Cordão Nova Vista. Crédito: Vale/Divulgação
Ação da Vale marca etapa final nas estruturas a montante em Itabira
A Vale iniciou as obras de descaracterização dos Diques Minervino e Cordão Nova Vista, localizados no Sistema Pontal, em Itabira. As intervenções incluem a adequação dos sistemas de drenagem, a retirada parcial do rejeito e a revegetação da área. No pico das atividades, serão gerados cerca de 300 empregos diretos e indiretos, com priorização de contratação de mão de obra local. São oito, das dez estruturas com obras já finalizadas.
“Seguimos avançando no Programa de Descaracterização em Itabira. Nosso compromisso é conduzir esse processo com segurança, responsabilidade e transparência, adotando medidas para minimizar impactos às comunidades, aos trabalhadores e ao meio ambiente, além de contribuir para a geração de emprego na região”, avalia Gladson Dias, gerente de descaracterização e projetos geotécnicos da Vale.

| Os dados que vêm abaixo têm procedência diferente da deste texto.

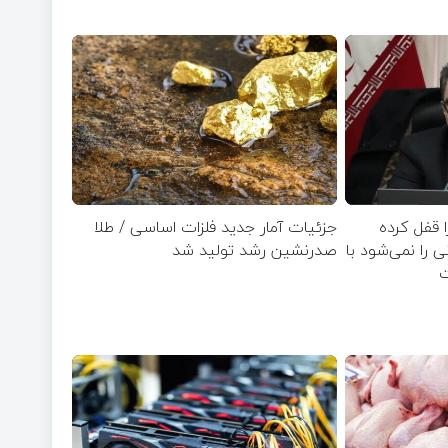
ا قفل کرده
جزئیات آمار جدید فلزات اساسی / طلا
زار تومانی را نمی‌شود با
صدرنشین رشد تولید شد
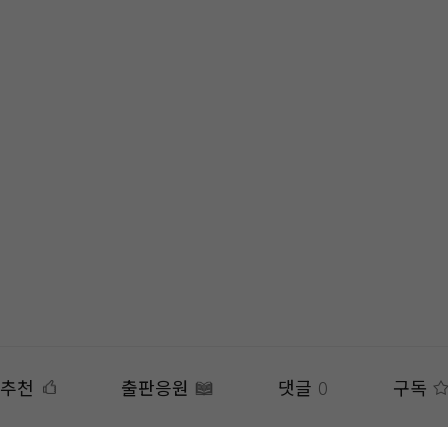
추천
출판응원
댓글
0
구독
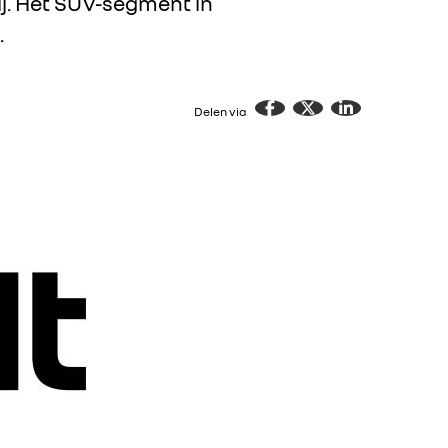
j. Het SUV-segment in
.
Delen via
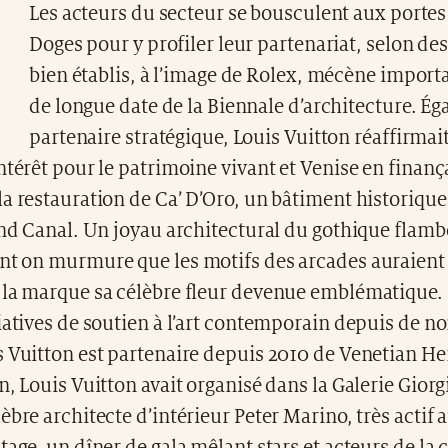
Les acteurs du secteur se bousculent aux portes 
Doges pour y profiler leur partenariat, selon de
bien établis, à l’image de Rolex, mécène importa
de longue date de la Biennale d’architecture. É
partenaire stratégique, Louis Vuitton réaffirmai
ntérêt pour le patrimoine vivant et Venise en finanç
a restauration de Ca’ D’Oro, un bâtiment historique d
and Canal. Un joyau architectural du gothique flam
nt on murmure que les motifs des arcades auraient 
 la marque sa célèbre fleur devenue emblématique. 
iatives de soutien à l’art contemporain depuis de 
 Vuitton est partenaire depuis 2010 de Venetian Her
n, Louis Vuitton avait organisé dans la Galerie Giorg
èbre architecte d’intérieur Peter Marino, très actif 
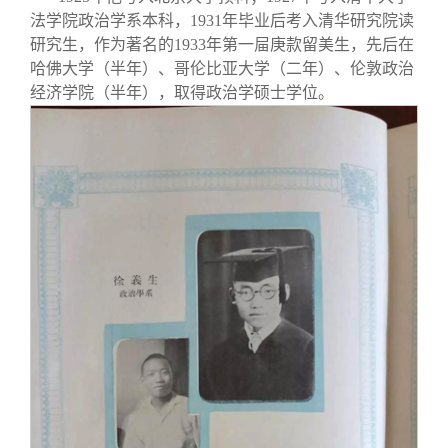
法学院政治学系本科，1931年毕业后考入清华研究院读
研究生，作为著名的1933年第一屇庚款留美生，先后在
哈佛大学（半年）、哥伦比亚大学（二年）、伦敦政治
经济学院（半年），取得政治学硕士学位。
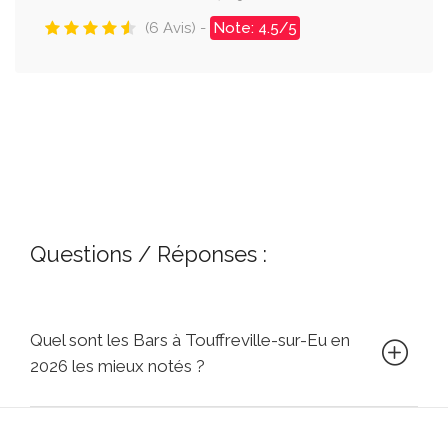
(6 Avis) -
Note: 4.5/5
Questions / Réponses :
Quel sont les Bars à Touffreville-sur-Eu en
2026 les mieux notés ?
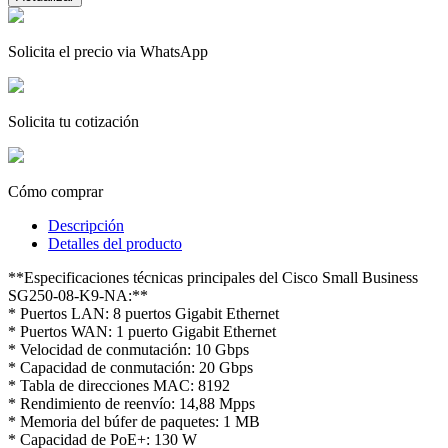
Solicita el precio via WhatsApp
Solicita tu cotización
Cómo comprar
Descripción
Detalles del producto
**Especificaciones técnicas principales del Cisco Small Business
SG250-08-K9-NA:**
* Puertos LAN: 8 puertos Gigabit Ethernet
* Puertos WAN: 1 puerto Gigabit Ethernet
* Velocidad de conmutación: 10 Gbps
* Capacidad de conmutación: 20 Gbps
* Tabla de direcciones MAC: 8192
* Rendimiento de reenvío: 14,88 Mpps
* Memoria del búfer de paquetes: 1 MB
* Capacidad de PoE+: 130 W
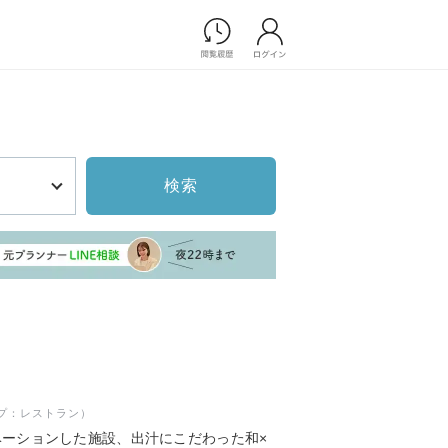
Photograph
フォトウエディング
前撮り/後撮り
家族フォト/ペット撮影
検索
スナップ写真
フォトウエディング/前撮りショ
ップ一覧
スナップ写真ショップ一覧
プ一覧
ョップ一覧
Movie
演出映像
記録映像
プ：レストラン）
すべてのアイテム
ーションした施設、出汁にこだわった和×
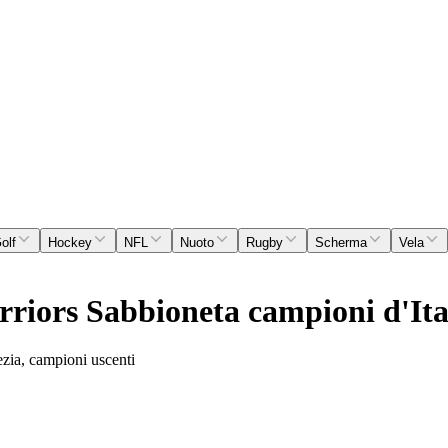
olf
Hockey
NFL
Nuoto
Rugby
Scherma
Vela
iors Sabbioneta campioni d'Ita
ezia, campioni uscenti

As atividades ocorrerão em horário comercial, com adoção de medidas para minimizar os impactos, como a utilização de aspersores de água e aplicação de supressor de poeira nas vias. Além disso, serão realizados monitoramentos da qualidade do ar, dos níveis de ruído e das vibrações em pontos previamente definidos. As obras serão acompanhadas pelos órgãos competentes e Auditoria Técnica Independente (ATI).
A conclusão das obras de descaracterização do dique Minervino está prevista para 2030 e do Cordão Nova Vista para 2033. As estruturas não recebem rejeitos desde 2019 e possuem Declaração de Condição de Estabilidade (DCE) positiva, documento técnico emitido por empresa independente, que atesta a segurança das estruturas. O monitoramento é contínuo pelo Centro de Monitoramento Geotécnico (CMG).
Para que as obras aconteçam de forma segura, foram adotadas medidas adicionais de segurança, como a implantação da Estrutura de Contenção a Jusante, concluída em 2025, e a realização das obras de reforço do Dique Minervino, finalizadas em dezembro. Das 30 estruturas que fazem parte do programa, foram concluídas as obras em 19, sendo 16 em Minas, o equivalente a 63%. Foram investidos R$ 13,3 bilhões desde 2019.